SUPPLIED TEXT:
AIN 311 MACHINE LEARNING BLOG 3 — DATA PREPROCESSING

Published in

AIN311 Fall 2023 Projects

2 min readDec 15, 2023

This week, we completed our first stage in the project. We prepared our dataset to be suitable for the models we will use.

Data Merging Process

By merging two different datasets, we created a comprehensive dataset consisting of “glass,” “metal,” “paper,” and “plastic” classes. We used 1000 data sample images for each class, ensuring a balanced dataset.

Data Formatting and Data Frame Creation

We organized the names of the images to create a user-friendly dataset. We traversed unique values representing each class to create a dictionary. Then, by creating a Data Frame containing file paths and image classes, we formatted the data into a more organized structure. You can see the first 10 entries below:

Data Frame Accuracy Check

To verify the accuracy of our Data Frame, we randomly selected some data samples and printed it on the screen. In this step, we checked whether the image name matches the class label.

Size Standardization

After examining a few different images, we noticed variations in the dimensions of images in the dataset. To address this issue and avoid impacting the performance of our model, we standardized all images to the same size.

Class Distribution Visualization

Finally, we used a bar plot to visualize the distribution of images for each class in the dataset.

Throughout this week, we executed these steps, advancing our project further. We continue to make progress in our project. Next week, we’ll provide more information about what we’ve accomplished in the project.

TASK BRIEF:
Revise the data preprocessing post between "This week, we completed" and "a balanced dataset.", inclusive, with "comprehensive" changed to "unified".

DATA SEGMENT:
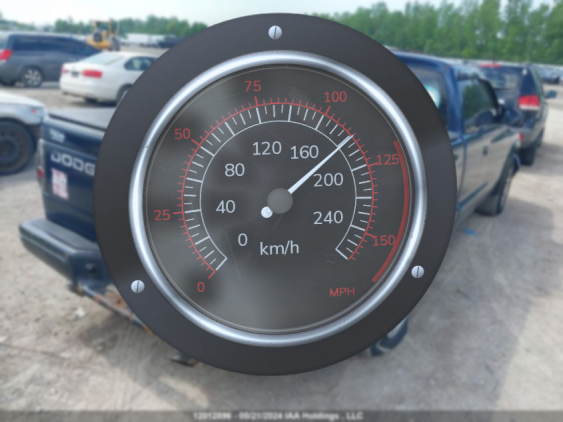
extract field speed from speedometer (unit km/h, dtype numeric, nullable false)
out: 180 km/h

TASK RESPONSE:
This week, we completed our first stage in the project. We prepared our dataset to be suitable for the models we will use.

Data Merging Process

By merging two different datasets, we created a unified dataset consisting of “glass,” “metal,” “paper,” and “plastic” classes. We used 1000 data sample images for each class, ensuring a balanced dataset.